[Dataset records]
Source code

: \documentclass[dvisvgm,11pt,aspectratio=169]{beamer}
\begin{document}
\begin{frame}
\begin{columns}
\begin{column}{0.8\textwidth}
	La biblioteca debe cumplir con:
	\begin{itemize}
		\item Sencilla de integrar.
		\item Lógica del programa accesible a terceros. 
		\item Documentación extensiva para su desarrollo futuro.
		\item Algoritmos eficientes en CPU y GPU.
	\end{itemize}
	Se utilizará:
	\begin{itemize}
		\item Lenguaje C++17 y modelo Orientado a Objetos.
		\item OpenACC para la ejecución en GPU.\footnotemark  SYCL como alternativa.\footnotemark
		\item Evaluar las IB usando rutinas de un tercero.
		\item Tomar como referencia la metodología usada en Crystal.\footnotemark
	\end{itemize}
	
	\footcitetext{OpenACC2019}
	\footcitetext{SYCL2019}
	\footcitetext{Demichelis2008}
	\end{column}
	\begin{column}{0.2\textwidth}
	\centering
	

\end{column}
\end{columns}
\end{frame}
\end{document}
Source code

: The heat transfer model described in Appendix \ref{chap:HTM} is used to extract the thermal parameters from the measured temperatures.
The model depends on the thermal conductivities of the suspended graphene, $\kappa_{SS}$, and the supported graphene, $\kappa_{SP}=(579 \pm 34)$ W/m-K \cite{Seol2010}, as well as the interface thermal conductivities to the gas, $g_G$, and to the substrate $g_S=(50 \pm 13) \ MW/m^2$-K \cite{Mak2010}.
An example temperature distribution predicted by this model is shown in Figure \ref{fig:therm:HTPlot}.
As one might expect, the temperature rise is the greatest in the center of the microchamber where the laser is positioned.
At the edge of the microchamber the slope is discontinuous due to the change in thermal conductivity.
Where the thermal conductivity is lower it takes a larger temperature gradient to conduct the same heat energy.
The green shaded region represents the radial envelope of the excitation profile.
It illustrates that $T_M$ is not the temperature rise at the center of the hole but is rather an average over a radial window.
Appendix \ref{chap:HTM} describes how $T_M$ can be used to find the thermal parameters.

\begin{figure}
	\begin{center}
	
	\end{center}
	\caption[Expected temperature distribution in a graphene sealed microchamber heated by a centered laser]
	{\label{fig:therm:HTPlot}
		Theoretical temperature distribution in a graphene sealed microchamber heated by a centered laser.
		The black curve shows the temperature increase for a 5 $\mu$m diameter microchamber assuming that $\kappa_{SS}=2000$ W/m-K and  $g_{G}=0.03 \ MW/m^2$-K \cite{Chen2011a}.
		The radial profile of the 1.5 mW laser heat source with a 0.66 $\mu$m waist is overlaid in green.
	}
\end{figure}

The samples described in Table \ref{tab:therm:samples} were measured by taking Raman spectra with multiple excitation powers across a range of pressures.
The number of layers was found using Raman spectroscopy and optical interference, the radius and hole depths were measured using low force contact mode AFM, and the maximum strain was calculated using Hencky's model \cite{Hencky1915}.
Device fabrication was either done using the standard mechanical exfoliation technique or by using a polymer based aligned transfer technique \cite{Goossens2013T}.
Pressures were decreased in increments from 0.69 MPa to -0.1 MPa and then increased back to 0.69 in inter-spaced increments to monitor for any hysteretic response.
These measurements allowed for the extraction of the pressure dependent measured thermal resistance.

= WHAT YOU HAVE TO DO =
Repeat the entries above verbatim, but only from the line that has "The samples described" down to the line that has "The number of", inclusive.

= ANSWER FOR THIS EXERCISE =
The samples described in Table \ref{tab:therm:samples} were measured by taking Raman spectra with multiple excitation powers across a range of pressures.
The number of layers was found using Raman spectroscopy and optical interference, the radius and hole depths were measured using low force contact mode AFM, and the maximum strain was calculated using Hencky's model \cite{Hencky1915}.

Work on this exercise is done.